Text extracted from the pages:

###

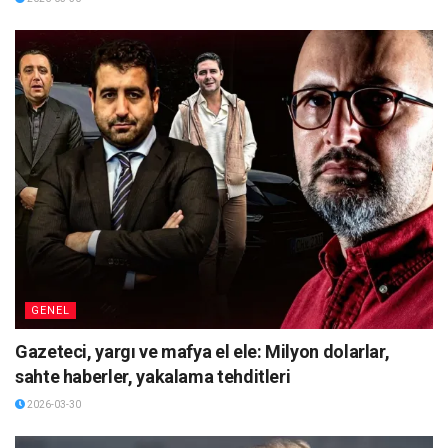
GENEL
Gazeteci, yargı ve mafya el ele: Milyon dolarlar,
sahte haberler, yakalama tehditleri
2026-03-30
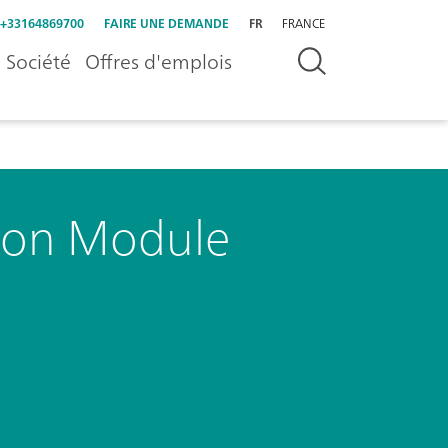
+33164869700
FAIRE UNE DEMANDE
FR
FRANCE
Société
Offres d'emplois
tion Module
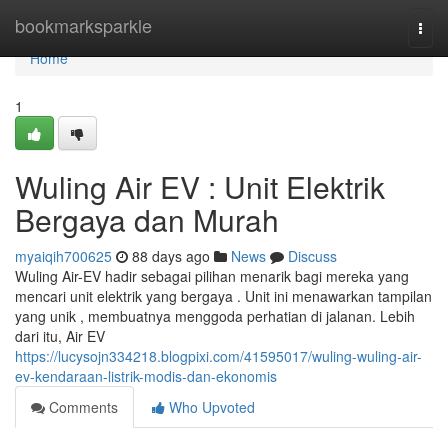
Home
bookmarksparkle
Togg
navi
Home
1
Wuling Air EV : Unit Elektrik
Bergaya dan Murah
myaiqih700625
88 days ago
News
Discuss
Wuling Air-EV hadir sebagai pilihan menarik bagi mereka yang
mencari unit elektrik yang bergaya . Unit ini menawarkan tampilan
yang unik , membuatnya menggoda perhatian di jalanan. Lebih
dari itu, Air EV
https://lucysojn334218.blogpixi.com/41595017/wuling-wuling-air-
ev-kendaraan-listrik-modis-dan-ekonomis
Comments
Who Upvoted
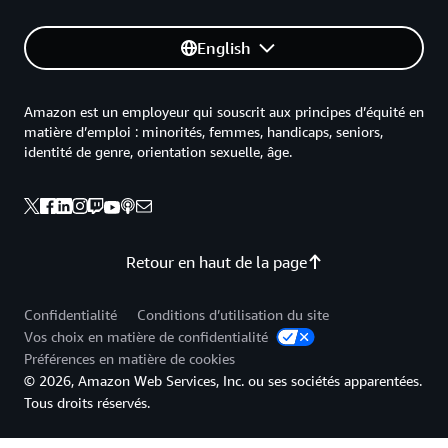
English
Amazon est un employeur qui souscrit aux principes d’équité en
matière d’emploi : minorités, femmes, handicaps, seniors,
identité de genre, orientation sexuelle, âge.
Retour en haut de la page
Confidentialité
Conditions d’utilisation du site
Vos choix en matière de confidentialité
Préférences en matière de cookies
© 2026, Amazon Web Services, Inc. ou ses sociétés apparentées.
Tous droits réservés.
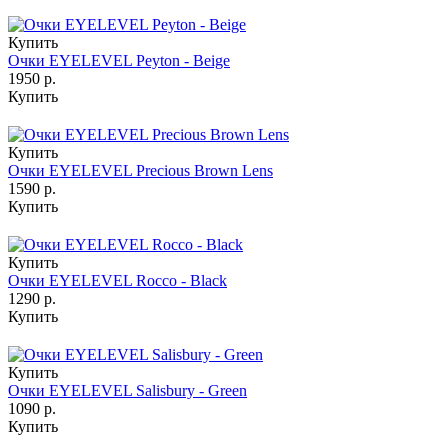
Купить
Очки EYELEVEL Peyton - Beige
1950 р.
Купить
Купить
Очки EYELEVEL Precious Brown Lens
1590 р.
Купить
Купить
Очки EYELEVEL Rocco - Black
1290 р.
Купить
Купить
Очки EYELEVEL Salisbury - Green
1090 р.
Купить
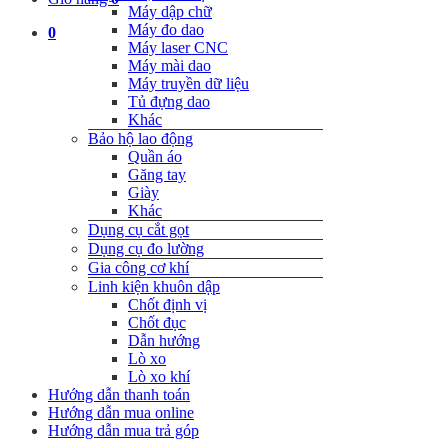
Máy dập chữ
Máy đo dao
0
Máy laser CNC
Máy mài dao
Máy truyền dữ liệu
Tủ đựng dao
Khác
Bảo hộ lao động
Quần áo
Găng tay
Giày
Khác
Dụng cụ cắt gọt
Dụng cụ đo lường
Gia công cơ khí
Linh kiện khuôn dập
Chốt định vị
Chốt đục
Dẫn hướng
Lò xo
Lò xo khí
Hướng dẫn thanh toán
Hướng dẫn mua online
Hướng dẫn mua trả góp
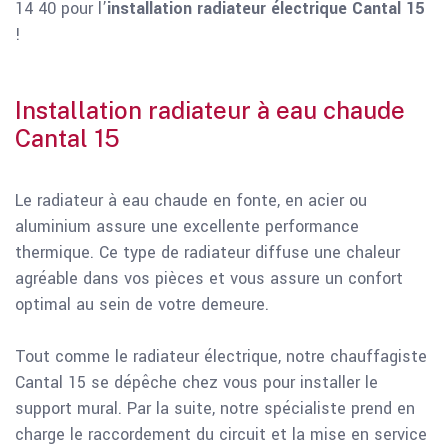
14 40 pour l’
installation radiateur électrique Cantal 15
!
Installation radiateur à eau chaude
Cantal 15
Le radiateur à eau chaude en fonte, en acier ou
aluminium assure une excellente performance
thermique. Ce type de radiateur diffuse une chaleur
agréable dans vos pièces et vous assure un confort
optimal au sein de votre demeure.
Tout comme le radiateur électrique, notre chauffagiste
Cantal 15 se dépêche chez vous pour installer le
support mural. Par la suite, notre spécialiste prend en
charge le raccordement du circuit et la mise en service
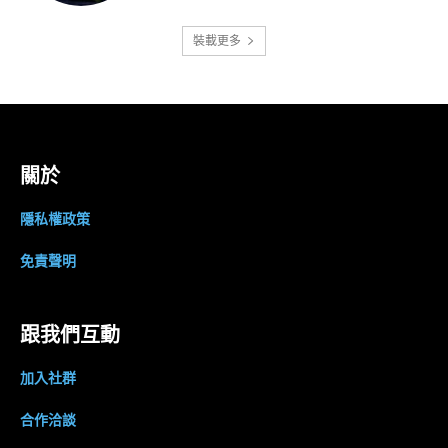
裝載更多
關於
隱私權政策
免責聲明
跟我們互動
加入社群
合作洽談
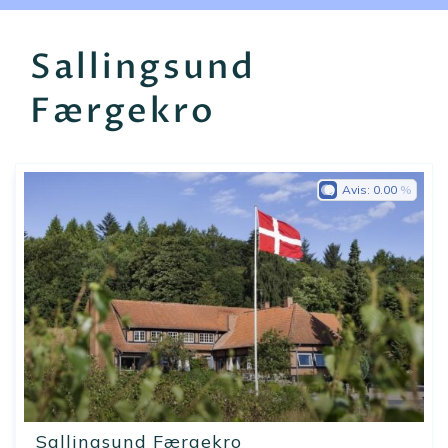
EN
FR
ES
Sallingsund
Færgekro
Avis:
0.00
Sallingsund Færgekro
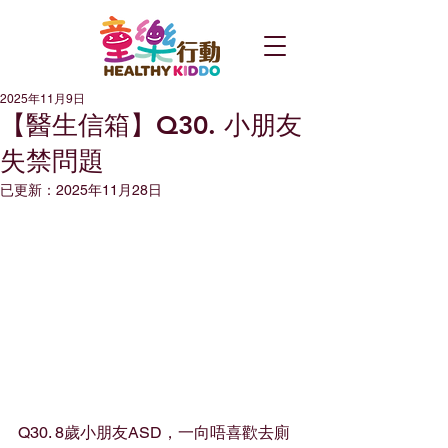
2025年11月9日
【醫生信箱】Q30. 小朋友
失禁問題
已更新：
2025年11月28日
Q30. 8歲小朋友ASD，一向唔喜歡去廁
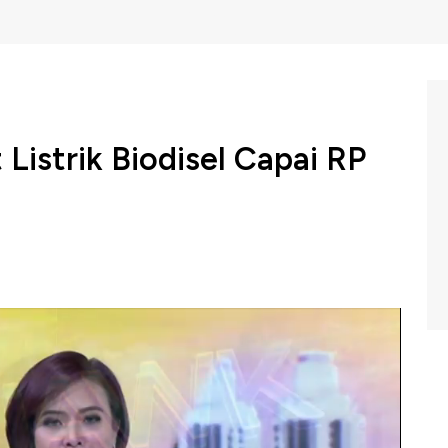
Listrik Biodisel Capai RP
diesel untuk pasokan bahan bakar di pembangkit listrik
uhkan investasi Rp 5 triliun hingga Rp 10 triliun.
an Biodiesel bagi ketersediaan Pembangkit Listrik
, CNBC Indonesia (Jumat, 04/10/2019) berikut ini.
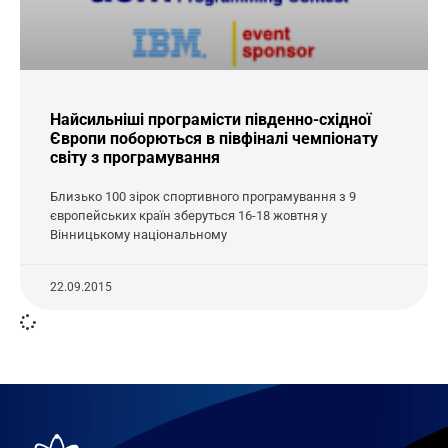
Найсильніші програмісти південно-східної
Європи поборються в півфіналі чемпіонату
світу з програмування
Близько 100 зірок спортивного програмування з 9
європейських країн зберуться 16-18 жовтня у
Вінницькому національному
22.09.2015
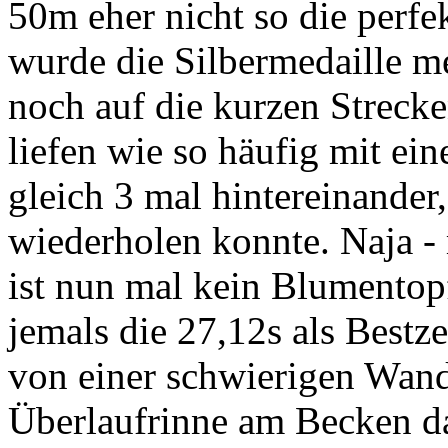
50m eher nicht so die perfek
wurde die Silbermedaille m
noch auf die kurzen Strec
liefen wie so häufig mit ein
gleich 3 mal hintereinander,
wiederholen konnte. Naja - 
ist nun mal kein Blumentop
jemals die 27,12s als Bestz
von einer schwierigen Wand
Überlaufrinne am Becken dar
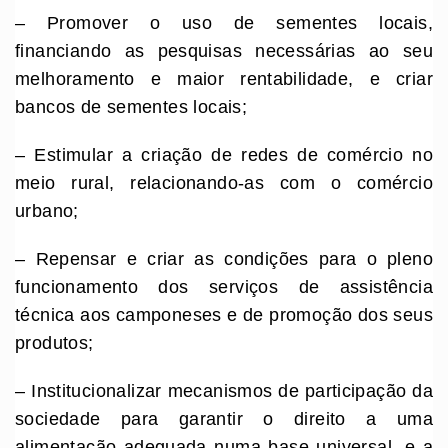
– Promover o uso de sementes locais,
financiando as pesquisas necessárias ao seu
melhoramento e maior rentabilidade, e criar
bancos de sementes locais;
– Estimular a criação de redes de comércio no
meio rural, relacionando-as com o comércio
urbano;
– Repensar e criar as condições para o pleno
funcionamento dos serviços de assistência
técnica aos camponeses e de promoção dos seus
produtos;
– Institucionalizar mecanismos de participação da
sociedade para garantir o direito a uma
alimentação adequada numa base universal, e a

###

Instruction
Write out the data lines word for word, starting with the line containing "Máy dập chữ" and continuing through the line containing "Hướng dẫn mua trả góp".

Exercise output
Máy dập chữ
Máy đo dao
0
Máy laser CNC
Máy mài dao
Máy truyền dữ liệu
Tủ đựng dao
Khác
Bảo hộ lao động
Quần áo
Găng tay
Giày
Khác
Dụng cụ cắt gọt
Dụng cụ đo lường
Gia công cơ khí
Linh kiện khuôn dập
Chốt định vị
Chốt đục
Dẫn hướng
Lò xo
Lò xo khí
Hướng dẫn thanh toán
Hướng dẫn mua online
Hướng dẫn mua trả góp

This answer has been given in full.